> [Data under study]:
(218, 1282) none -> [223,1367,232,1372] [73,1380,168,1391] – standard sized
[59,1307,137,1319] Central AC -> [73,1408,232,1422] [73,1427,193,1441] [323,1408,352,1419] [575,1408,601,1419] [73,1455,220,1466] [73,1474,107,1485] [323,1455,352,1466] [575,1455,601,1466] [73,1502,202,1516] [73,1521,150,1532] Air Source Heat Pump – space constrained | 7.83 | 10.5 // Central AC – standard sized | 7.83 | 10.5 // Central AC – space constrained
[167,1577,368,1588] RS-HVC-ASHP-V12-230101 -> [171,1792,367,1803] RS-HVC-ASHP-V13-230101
---
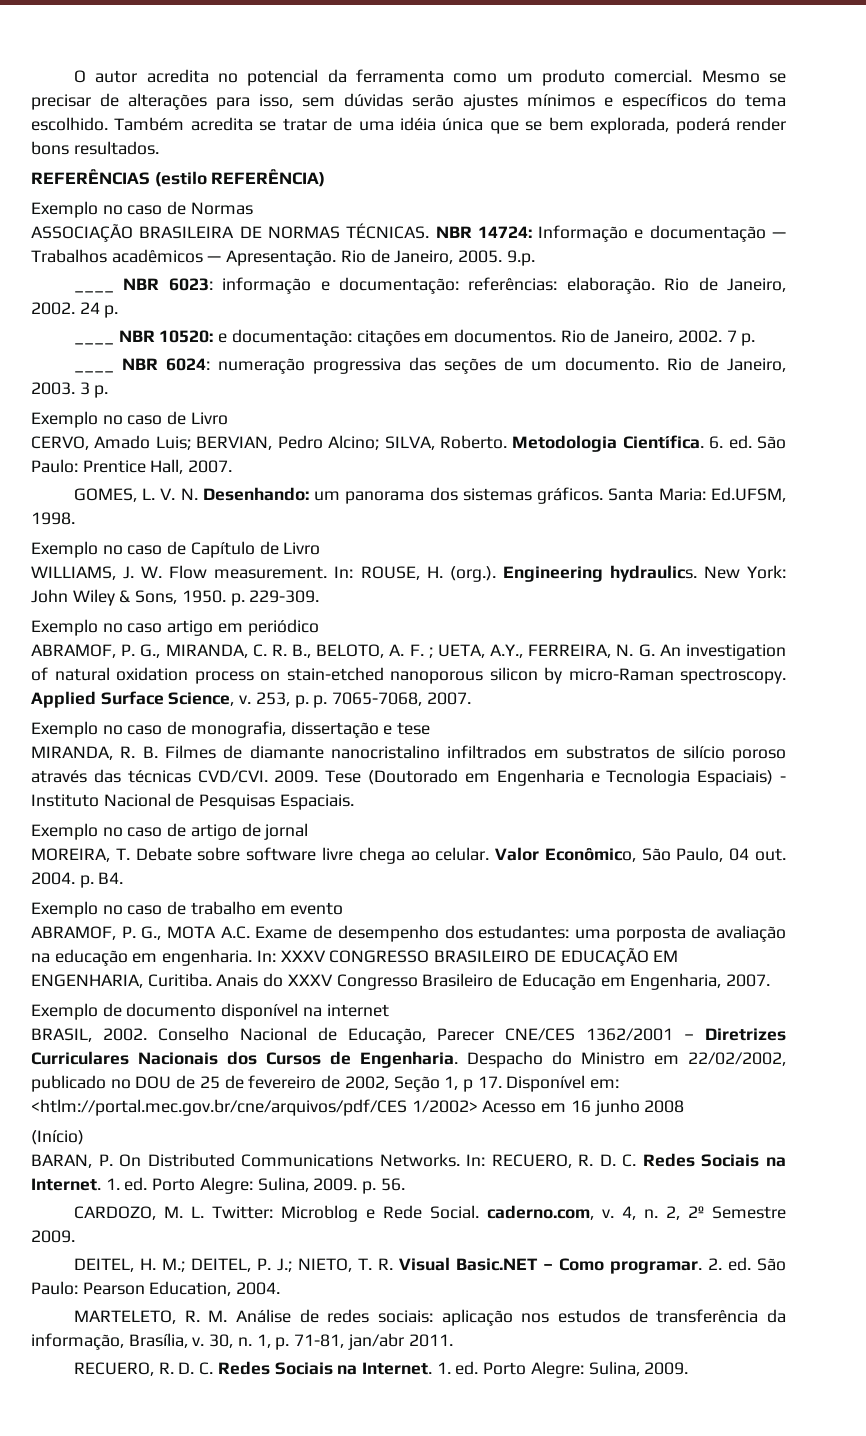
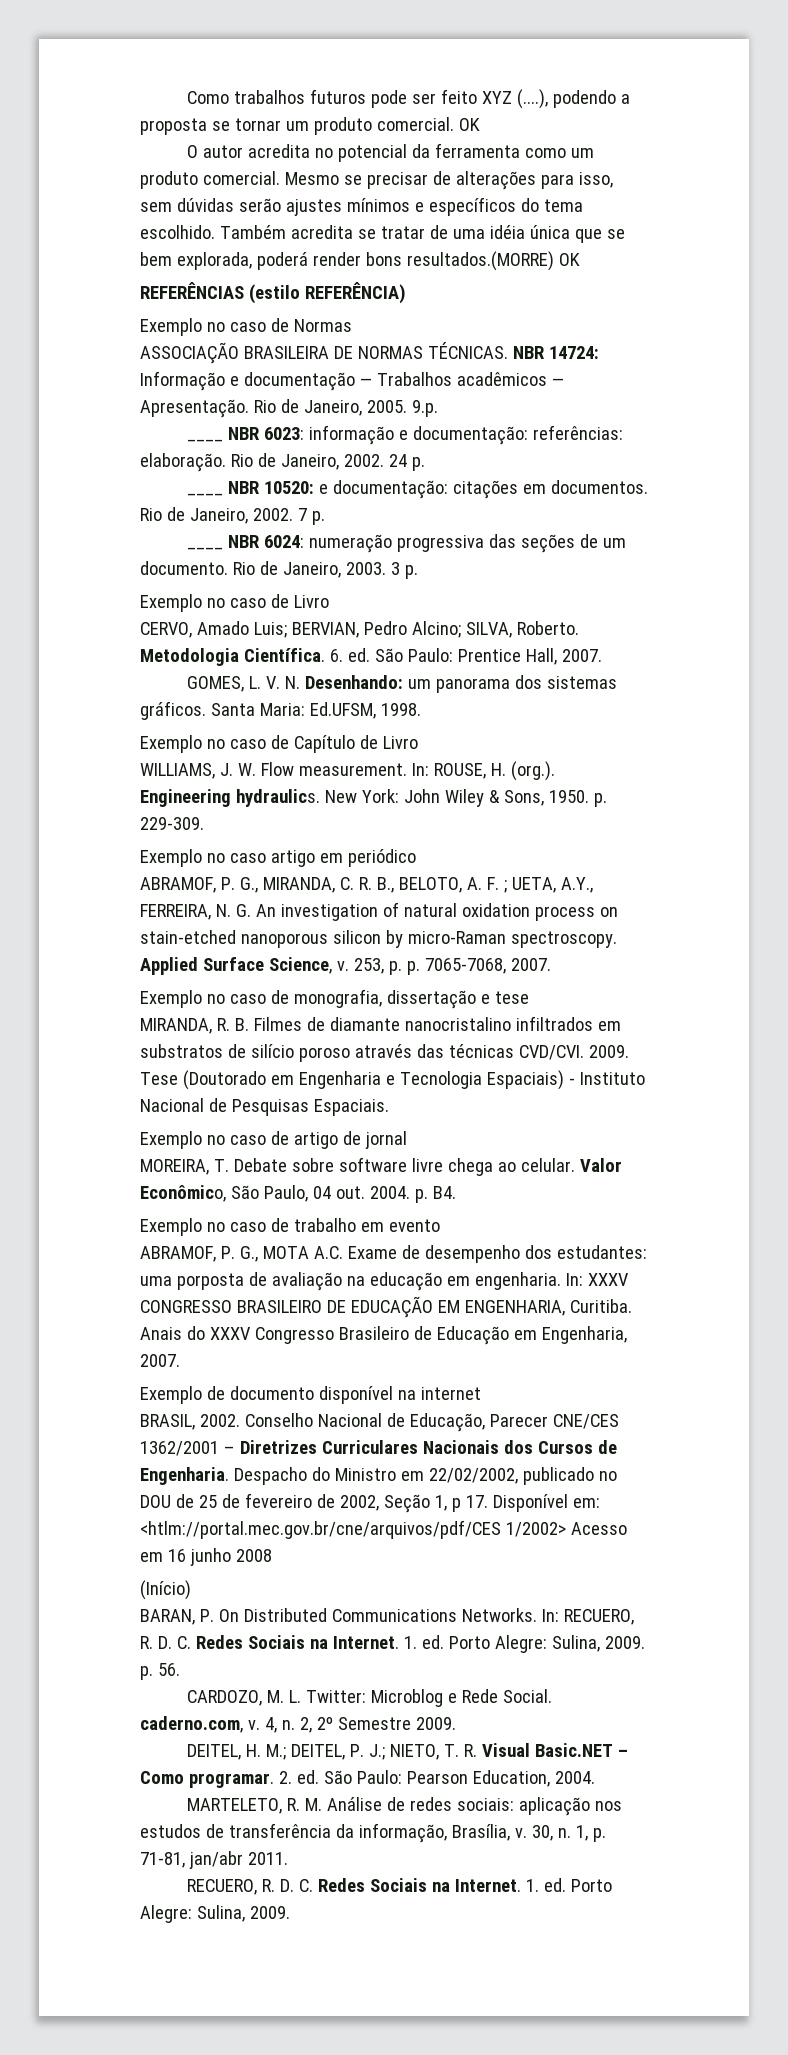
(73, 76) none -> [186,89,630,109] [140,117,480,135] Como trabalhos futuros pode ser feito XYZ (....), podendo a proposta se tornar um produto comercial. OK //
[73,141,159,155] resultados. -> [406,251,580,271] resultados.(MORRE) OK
* * *
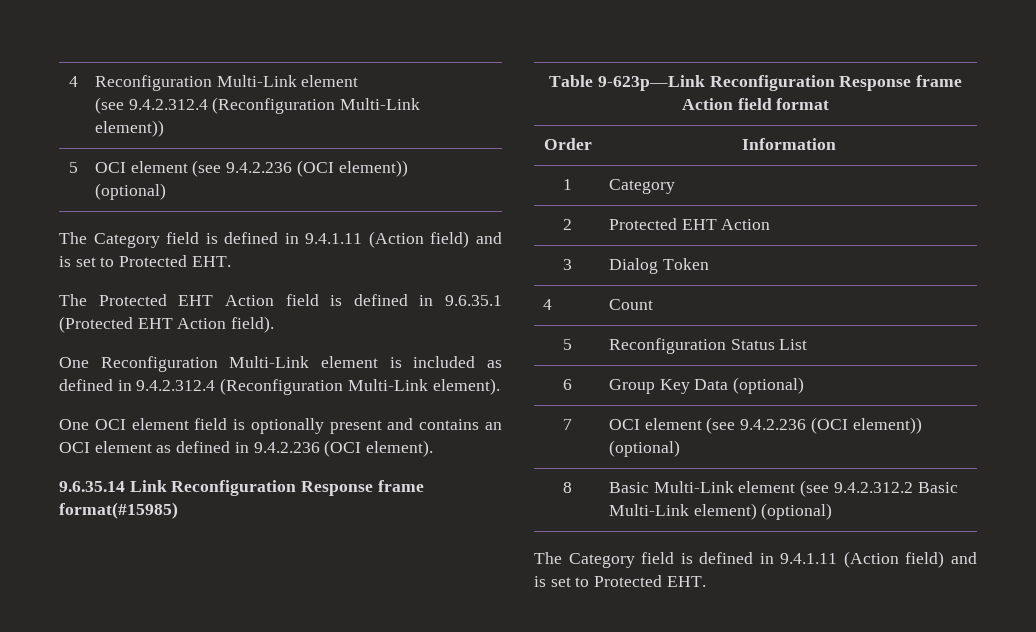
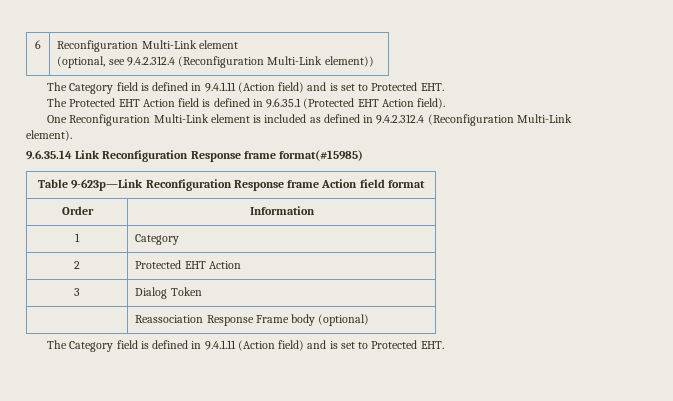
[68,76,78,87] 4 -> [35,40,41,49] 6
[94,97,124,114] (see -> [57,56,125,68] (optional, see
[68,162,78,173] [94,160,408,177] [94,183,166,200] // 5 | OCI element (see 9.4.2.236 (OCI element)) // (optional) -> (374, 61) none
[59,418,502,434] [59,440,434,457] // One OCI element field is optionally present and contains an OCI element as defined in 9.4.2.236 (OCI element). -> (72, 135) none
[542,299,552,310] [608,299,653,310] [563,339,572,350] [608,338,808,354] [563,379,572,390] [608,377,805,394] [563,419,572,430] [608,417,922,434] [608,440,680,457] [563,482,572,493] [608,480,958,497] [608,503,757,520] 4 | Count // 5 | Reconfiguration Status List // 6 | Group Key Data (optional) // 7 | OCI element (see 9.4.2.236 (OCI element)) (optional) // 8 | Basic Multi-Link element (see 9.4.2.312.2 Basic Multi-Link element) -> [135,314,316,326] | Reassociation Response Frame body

> [Your goal]: Would you output, from the records above, exactly the run of lines that starts at the line containing "(73, 76) none" and ends at the line containing "[73,141,159,155] resultados. ->", and only that run?

> [Response box]:
(73, 76) none -> [186,89,630,109] [140,117,480,135] Como trabalhos futuros pode ser feito XYZ (....), podendo a proposta se tornar um produto comercial. OK //
[73,141,159,155] resultados. -> [406,251,580,271] resultados.(MORRE) OK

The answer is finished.